▶ WORK INSTRUCTIONS:
When a line of the records contains "knee", copy it.

+++ TASK INPUTS +++

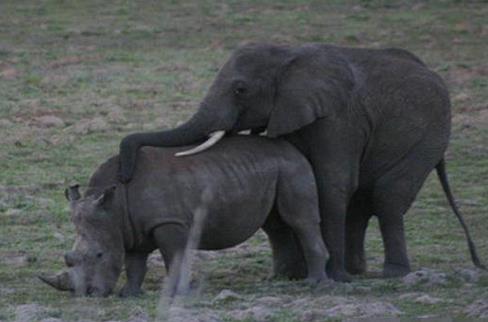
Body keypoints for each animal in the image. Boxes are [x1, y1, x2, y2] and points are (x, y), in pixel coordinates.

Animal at [39, 136, 328, 296]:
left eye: (99, 255)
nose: (87, 294)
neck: (116, 205)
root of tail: (291, 148)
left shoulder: (168, 222)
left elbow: (173, 256)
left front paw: (175, 292)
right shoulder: (129, 229)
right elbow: (134, 263)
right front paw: (128, 295)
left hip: (291, 167)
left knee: (299, 221)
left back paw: (314, 284)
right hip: (273, 169)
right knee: (275, 226)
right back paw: (277, 279)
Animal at [118, 43, 484, 282]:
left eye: (240, 90)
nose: (124, 171)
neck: (289, 55)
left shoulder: (338, 117)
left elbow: (332, 181)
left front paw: (330, 278)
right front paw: (290, 277)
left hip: (429, 135)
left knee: (388, 197)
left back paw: (389, 274)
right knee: (362, 203)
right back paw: (357, 272)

+++

▶ WRITTEN ANSWER:
left knee: (299, 221)
right knee: (275, 226)
left knee: (388, 197)
right knee: (362, 203)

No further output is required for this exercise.